**WORK TASK:**
From the first line of the records below through the line containing "yellow kettle [448,586,532,671]", copy everything exactly and nothing more.

+ + + + +

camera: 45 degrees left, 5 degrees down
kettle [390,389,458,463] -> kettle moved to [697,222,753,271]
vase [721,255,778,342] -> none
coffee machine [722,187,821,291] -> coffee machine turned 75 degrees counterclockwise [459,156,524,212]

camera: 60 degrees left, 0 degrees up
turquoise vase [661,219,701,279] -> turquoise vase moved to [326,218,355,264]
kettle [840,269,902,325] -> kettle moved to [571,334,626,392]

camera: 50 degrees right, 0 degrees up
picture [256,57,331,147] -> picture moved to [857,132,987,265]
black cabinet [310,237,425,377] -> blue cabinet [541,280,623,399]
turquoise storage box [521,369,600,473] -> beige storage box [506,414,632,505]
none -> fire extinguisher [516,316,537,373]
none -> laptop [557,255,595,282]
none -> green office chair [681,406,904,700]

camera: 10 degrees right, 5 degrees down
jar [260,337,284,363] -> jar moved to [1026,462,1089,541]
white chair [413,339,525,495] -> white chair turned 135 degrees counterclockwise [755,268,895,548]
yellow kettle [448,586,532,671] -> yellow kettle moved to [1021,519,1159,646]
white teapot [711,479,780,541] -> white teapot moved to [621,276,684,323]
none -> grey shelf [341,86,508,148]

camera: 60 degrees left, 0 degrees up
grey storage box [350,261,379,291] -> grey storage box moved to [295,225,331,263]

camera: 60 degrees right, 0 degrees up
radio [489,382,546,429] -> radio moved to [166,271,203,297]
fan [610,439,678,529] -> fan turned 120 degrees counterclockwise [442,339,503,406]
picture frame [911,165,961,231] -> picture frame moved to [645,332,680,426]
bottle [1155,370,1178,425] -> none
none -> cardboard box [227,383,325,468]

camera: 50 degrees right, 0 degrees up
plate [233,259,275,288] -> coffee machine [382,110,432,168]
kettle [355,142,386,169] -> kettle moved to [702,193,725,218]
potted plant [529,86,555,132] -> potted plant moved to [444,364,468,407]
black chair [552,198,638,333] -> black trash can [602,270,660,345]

+ + + + +

**SOLUTION FOR THIS EXERCISE:**
camera: 45 degrees left, 5 degrees down
kettle [390,389,458,463] -> kettle moved to [697,222,753,271]
vase [721,255,778,342] -> none
coffee machine [722,187,821,291] -> coffee machine turned 75 degrees counterclockwise [459,156,524,212]

camera: 60 degrees left, 0 degrees up
turquoise vase [661,219,701,279] -> turquoise vase moved to [326,218,355,264]
kettle [840,269,902,325] -> kettle moved to [571,334,626,392]

camera: 50 degrees right, 0 degrees up
picture [256,57,331,147] -> picture moved to [857,132,987,265]
black cabinet [310,237,425,377] -> blue cabinet [541,280,623,399]
turquoise storage box [521,369,600,473] -> beige storage box [506,414,632,505]
none -> fire extinguisher [516,316,537,373]
none -> laptop [557,255,595,282]
none -> green office chair [681,406,904,700]

camera: 10 degrees right, 5 degrees down
jar [260,337,284,363] -> jar moved to [1026,462,1089,541]
white chair [413,339,525,495] -> white chair turned 135 degrees counterclockwise [755,268,895,548]
yellow kettle [448,586,532,671] -> yellow kettle moved to [1021,519,1159,646]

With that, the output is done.